In the responses to his death, some were caught in the hurt of the past but some were managing to overcome it. It is impossible to criticise those who lost so much through the violence of which McGuinness was part. But, significantly, some of those who lost the most were among the most generous in their tributes.

Ian Paisley jnr’s phrase yesterday that “we are not judged by where we begin but by where we end up” has a Presbyterian ring to it, but it is a truth that I firmly and intimately recognise.

The reality is that there would have been violence in Northern Ireland with or without a McGuinness, but peace only with him.

He was warm, engaging and witty and, as a hard man, uniquely placed to find the path to peace.

Religious

A deeply religious person, Martin (like Dr Paisley) used to end phone conversations with the words “God bless” – and he meant it. He would be more than aware of the respective ultimate fates of the peacemaker compared with those who wreak division in their own house. He found in Paisley not just a coalition but a soulmate.

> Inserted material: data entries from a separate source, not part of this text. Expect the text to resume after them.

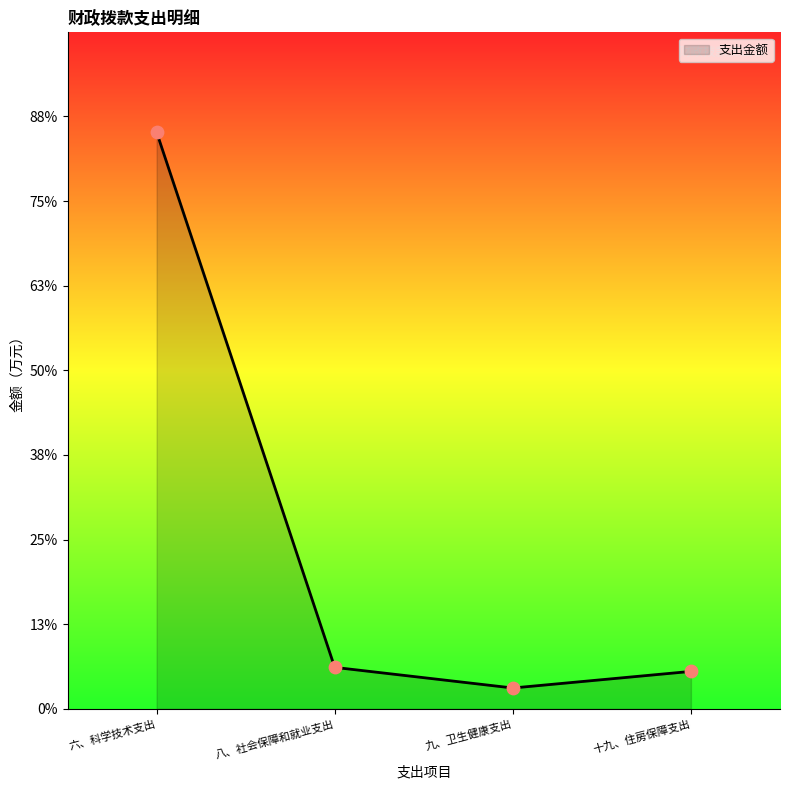

What is the change in value from 六、科学技术支出 to 九、卫生健康支出?

-164.2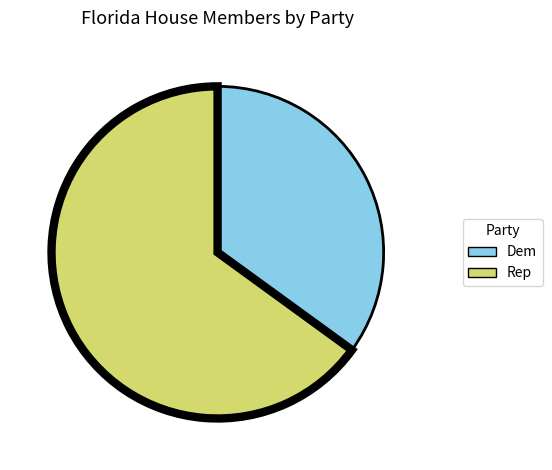

Combined, do Rep and Dem account for over 50%?

Yes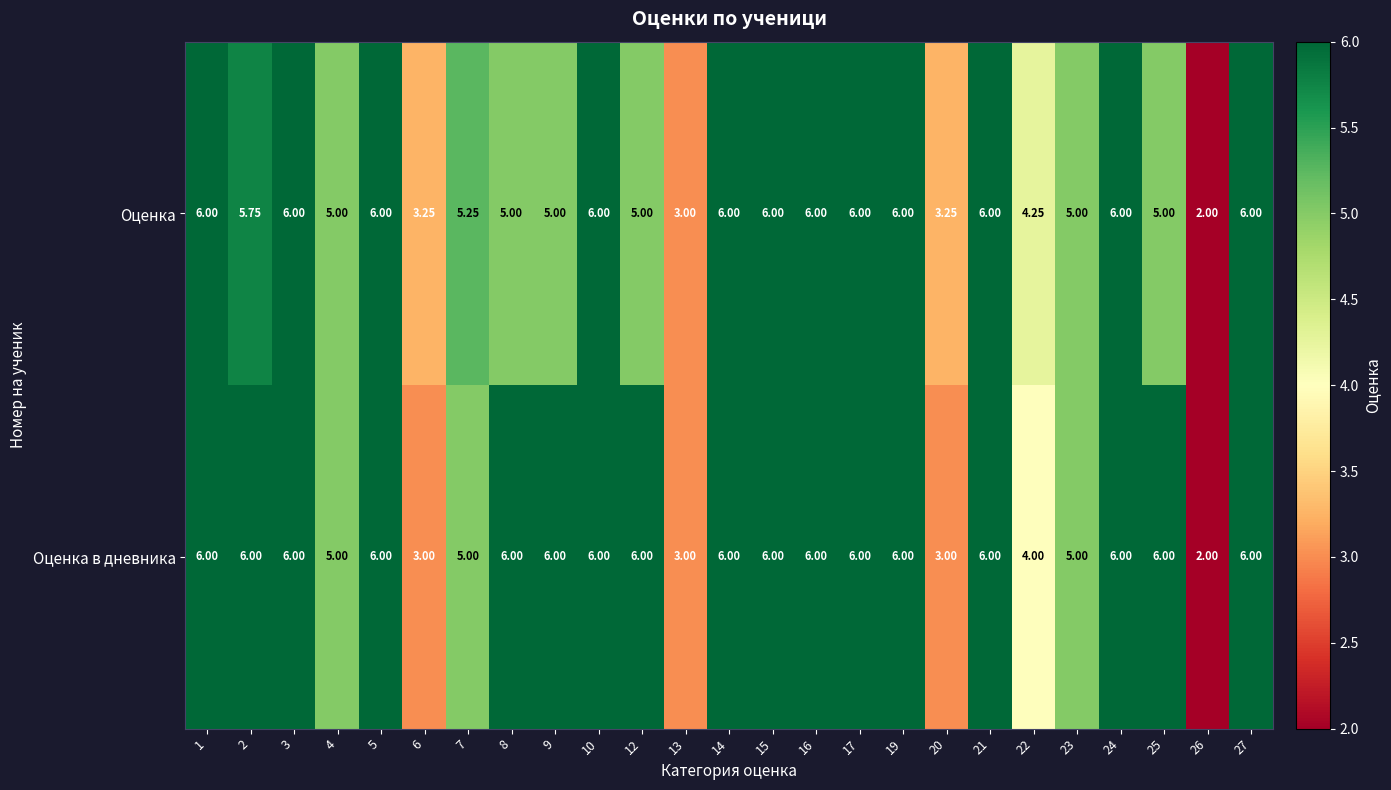

Between 22 and 25, which series saw the biggest shift?

Оценка в дневника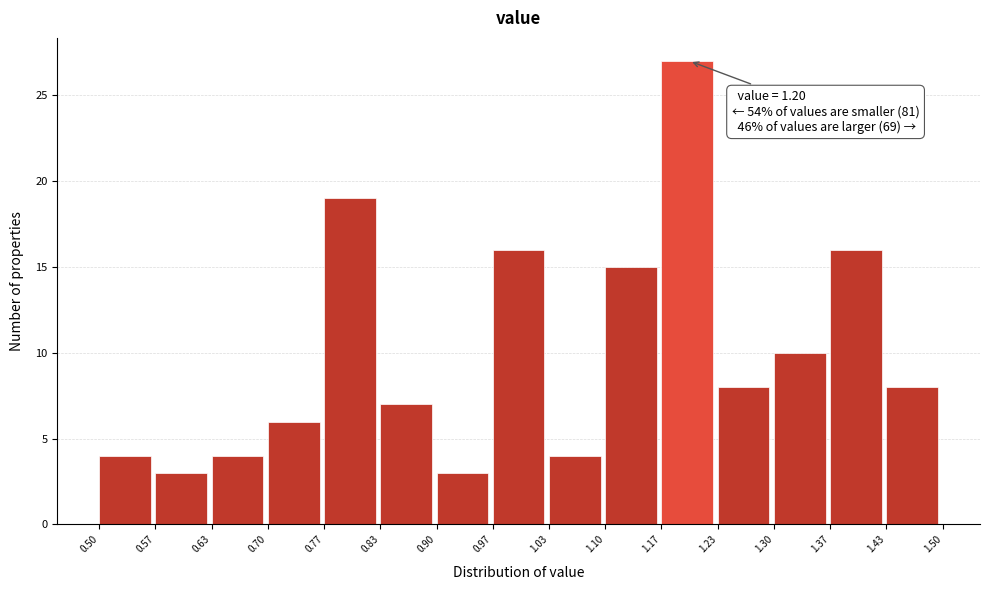

Which range on the x-axis has the tallest bar?

1.17 to 1.23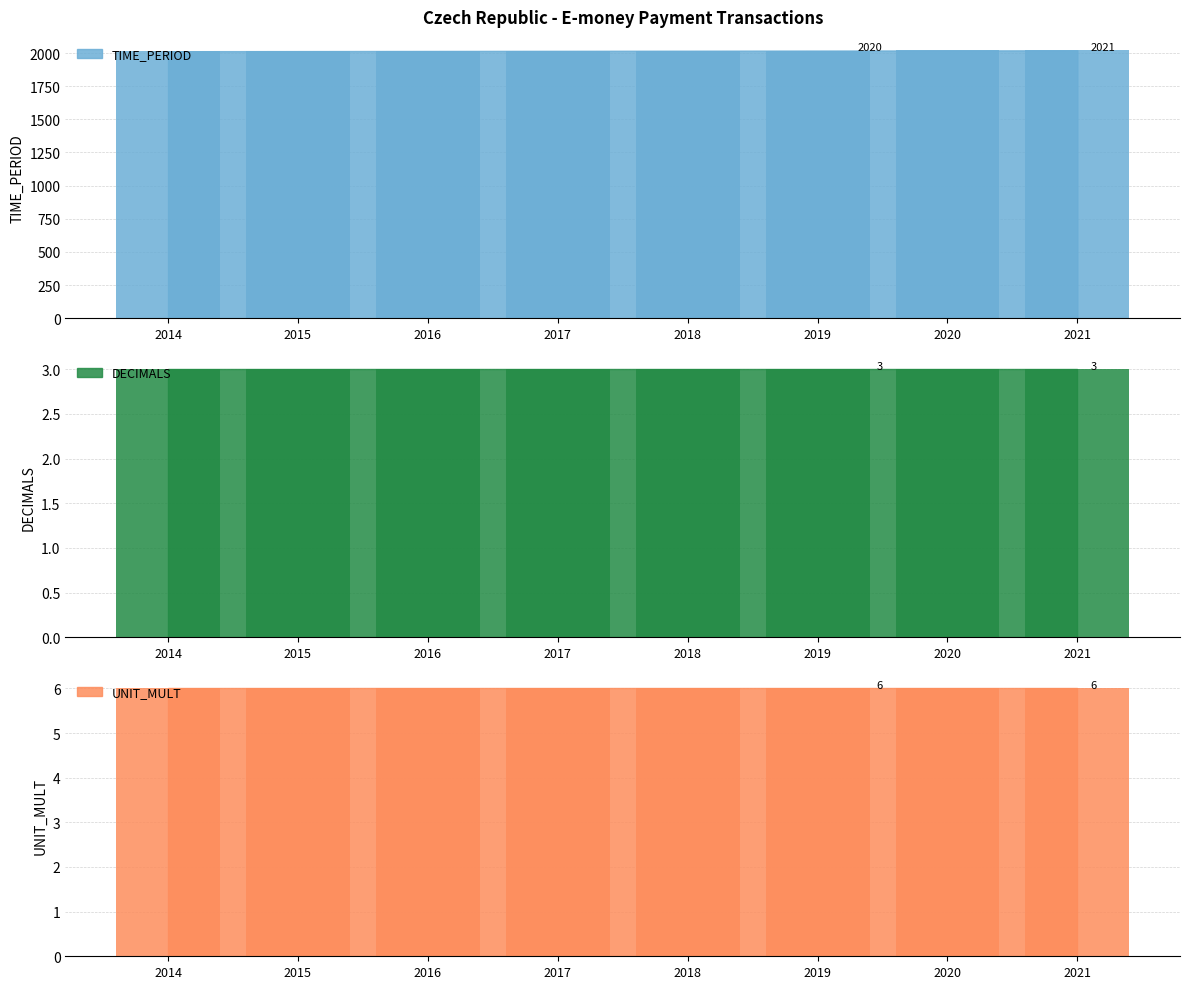

How many categories are shown in the chart?

8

Both are now gone and so, from politics, are a generation of Westminster leaders who understood at first hand the heavy penalty that is visited on all of us from neglect of Northern Ireland. The current prime minister seems totally oblivious of her responsibilities, and her relationship with all of the devolved administrations is, at best, distant.

The post-election talks are stalemated and the omens are not good. The Brexit event is casting its long shadow, like a nuclear winter, over politics. We have to hope that the parties of the North realise that real progress can only come from within.

They should follow the example of Paisley and McGuinness and beat the Lambeg Drum; beat it loud, but together.